Pus-me a reflectir sobre isso. Por que se escreve esta estória e não outra? Talvez sem uma resposta trabalhada fosse de dizer que cada filho nasce quando chega o tempo. «Se calhar mesmo o prematuro, nasce porque chegou o seu tem de sair do vente» – penso eu, reconhecendo os segredos da mãe natureza e as fontes de inspiração para tudo, mesmo para indivíduos como eu, não escritores.
Mas, quando leio, sinto que a escrita sangra. Como intérpretes dos eventos, os que escrevem emergem com olhos da coruja e descrevem as cicatrizes espirituais, sugerindo feridas complexas – é a minha avaliação de leitor de algumas obras.
Sinto isso ao ler e reviver episódios tidos ontem como de somenos importância, mas que ora, como se fosse um despertar, na memória dos mais talentosos, podem estimular a escrita e publicação de best-sellers.
Voltei em pensamentos ao início de 1986, em Chimoio, saía Manuel  António e entrava Rafael Maguni na governação de Manica.
Maguni, primeiro embaixador de Moçambique em Harare, era bom de contar estórias e de as escrever também. Com a sua pena na mão, tornava-se Vandole Ukalyoi.
Vandole ukalyoi, como uma expressão, fazendo fé na explicação de um meu amigo de longa data, que fi-lo passar por quem não era durante muito tempo, até tudo se explicar acidentalmente no mês passado, justamente porque raras vezes pergunto sobre clãs, tribos ou etnias, disse-me que quer dizer “vejam-me fumigando”.
E o bom do Maguni estaria fumigando por quê? Não chegamos aos porquês de não só fumigar, nem também ao facto de nos convidar a vê-lo a defumar. Posso lembrar-me, pois passam longos anos e não mais voltei a ler os seus escritos porque morreu, é que eram lavras inusitadas.
Pensava que, nisso de valorização, pode ser ainda possível fazer a recolha da produção em vida de Vandole Ukalyoi e publicá-la em livro. Assim li Areosa Pena e pode-se reler outros cronistas do tempo em que era difícil sonhar com um livro. Mas havia muita imaginação para contrariar essa dificuldade.

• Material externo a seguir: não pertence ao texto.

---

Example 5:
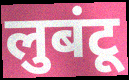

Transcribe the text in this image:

लुबंटू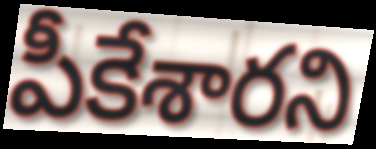
పీకేశారని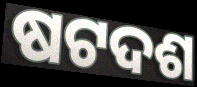
ଷଟଦଶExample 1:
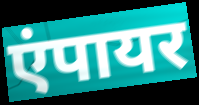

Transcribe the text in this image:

एंपायर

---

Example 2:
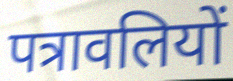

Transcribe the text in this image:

पत्रावलियों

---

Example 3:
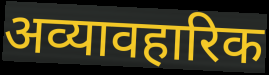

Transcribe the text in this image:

अव्यावहारिक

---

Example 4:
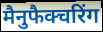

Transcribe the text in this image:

मैनुफैक्चरिंग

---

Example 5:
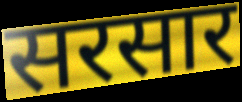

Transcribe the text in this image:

सरसार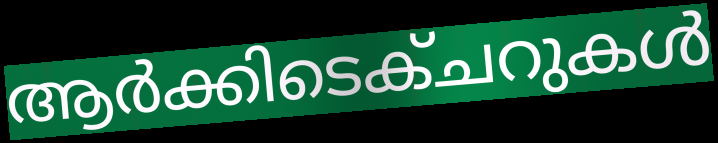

E vou, antes, dizer o que não ouvi da boca de Rafael Maguni na época em que governava Manica, mas colegas de profissão garantiram assim ter acontecido.
Chimoio, além dos pontos como o cruzamento do Inchope, onde se podia interromper a viagem de um jovem em idade militar para ser incorporado na tropa, sem se despedir  de seus familiares, passando curto ou longo tempo a reinar tristeza, dependendo de onde fizesse a preparação político-militar e estivesse afecto para combater, foi por instantes abalada pela operação tira camisa.

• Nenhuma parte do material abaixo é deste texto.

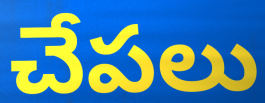
చేపలుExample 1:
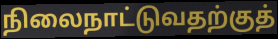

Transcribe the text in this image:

நிலைநாட்டுவதற்குத்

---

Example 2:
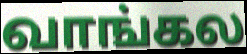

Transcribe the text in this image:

வாங்கல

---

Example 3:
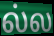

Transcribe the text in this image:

ல்ல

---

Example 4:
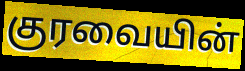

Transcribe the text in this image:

குரவையின்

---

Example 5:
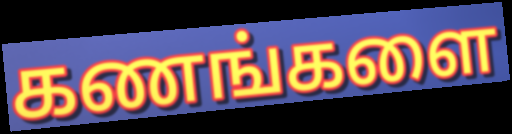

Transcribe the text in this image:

கணங்களை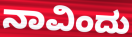
ನಾವಿಂದುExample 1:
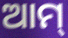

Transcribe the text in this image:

ଆମ୍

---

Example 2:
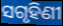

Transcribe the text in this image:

ସଗୃହିଣୀ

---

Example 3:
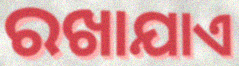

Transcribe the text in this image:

ରଖାଯାଏ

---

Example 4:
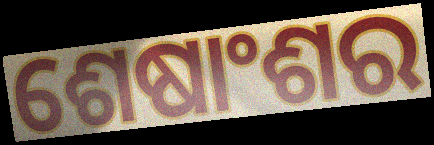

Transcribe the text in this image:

ଶେଷାଂଶର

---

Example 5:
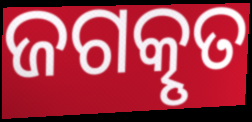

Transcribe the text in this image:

ଜଗତ୍କୃତ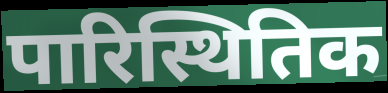
पारिस्थितिकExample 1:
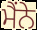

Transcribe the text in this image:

ਮੈਂਨੇ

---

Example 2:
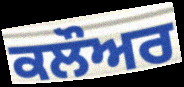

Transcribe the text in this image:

ਕਲੌਅਰ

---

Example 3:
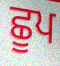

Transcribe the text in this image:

ਛੂਪ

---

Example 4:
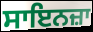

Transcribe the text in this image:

ਸਾਇਨਜ਼ਾ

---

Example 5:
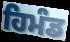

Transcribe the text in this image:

ਹਿਮੰਡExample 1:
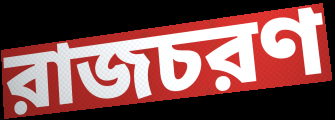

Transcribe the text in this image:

রাজচরণ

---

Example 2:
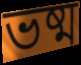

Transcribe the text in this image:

ভষ্ম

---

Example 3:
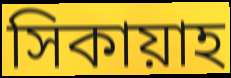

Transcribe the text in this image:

সিকায়াহ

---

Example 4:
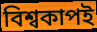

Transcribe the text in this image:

বিশ্বকাপই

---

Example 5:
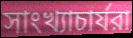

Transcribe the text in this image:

সাংখ্যাচার্যরা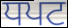
ਧਪਟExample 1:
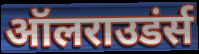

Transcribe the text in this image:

ऑलराउडंर्स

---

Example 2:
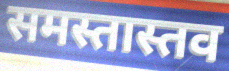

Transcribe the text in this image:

समस्तास्तव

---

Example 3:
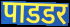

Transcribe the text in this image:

पाडडर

Operação tira camisa era a incorporação forçada de jovens nas fileiras das Forças Armadas de Moçambique, à margem do previsto na lei do SMO.

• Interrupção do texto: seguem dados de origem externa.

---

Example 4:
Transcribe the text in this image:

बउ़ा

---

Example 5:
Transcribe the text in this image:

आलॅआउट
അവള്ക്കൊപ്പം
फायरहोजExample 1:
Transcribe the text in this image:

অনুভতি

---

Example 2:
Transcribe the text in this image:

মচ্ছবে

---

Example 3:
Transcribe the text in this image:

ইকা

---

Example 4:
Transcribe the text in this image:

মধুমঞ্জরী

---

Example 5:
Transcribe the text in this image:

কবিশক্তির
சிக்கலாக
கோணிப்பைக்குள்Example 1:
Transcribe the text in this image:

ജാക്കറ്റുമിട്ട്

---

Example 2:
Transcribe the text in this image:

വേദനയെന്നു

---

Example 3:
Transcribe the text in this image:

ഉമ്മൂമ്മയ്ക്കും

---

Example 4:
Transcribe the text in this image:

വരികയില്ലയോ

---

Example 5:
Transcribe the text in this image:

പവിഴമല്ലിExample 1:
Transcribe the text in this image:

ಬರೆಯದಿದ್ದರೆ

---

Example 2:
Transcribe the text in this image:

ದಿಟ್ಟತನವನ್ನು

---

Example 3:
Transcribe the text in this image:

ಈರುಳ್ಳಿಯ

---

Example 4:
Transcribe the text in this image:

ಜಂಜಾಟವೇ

A pacata cidade de Chimoio ficou assustada e eu, que conhecia essa operação da cidade da Beira, embora sem passar por uma experiência directa, por ocorrer intensamente enquanto me encontrava fora do Chiveve, cheguei a pensar que acabaria mobilizado para a guerra.
Quando fui à RM, em Chimoio, garantiram-me que Maguni tinha deixado orientações claras: jornalista não pode ser mexido. Por quê? Com o seu trabalho, já estava a combater…
Verdade ou não, não soube de jornalista sujeito à operação tira camisa. Por coincidência, na cidade de Chimoio, foi passageira. Levou menos tempo. Talvez fora da área urbana tivesse demorado tanto.
Mas, como escrevia, o bom do Maguni escrevia e contava episódios. Um dos tais eventos de somenos importância, cujo alcance hoje pode inspirar quem goste de escrever e registar o nosso percurso histórico, passado recente, ocorreu em Harare. O evento só tem explicação porque em determinado momento político e em certos ministérios trabalhavam moçambicanos e líderes distintos de tantos outros.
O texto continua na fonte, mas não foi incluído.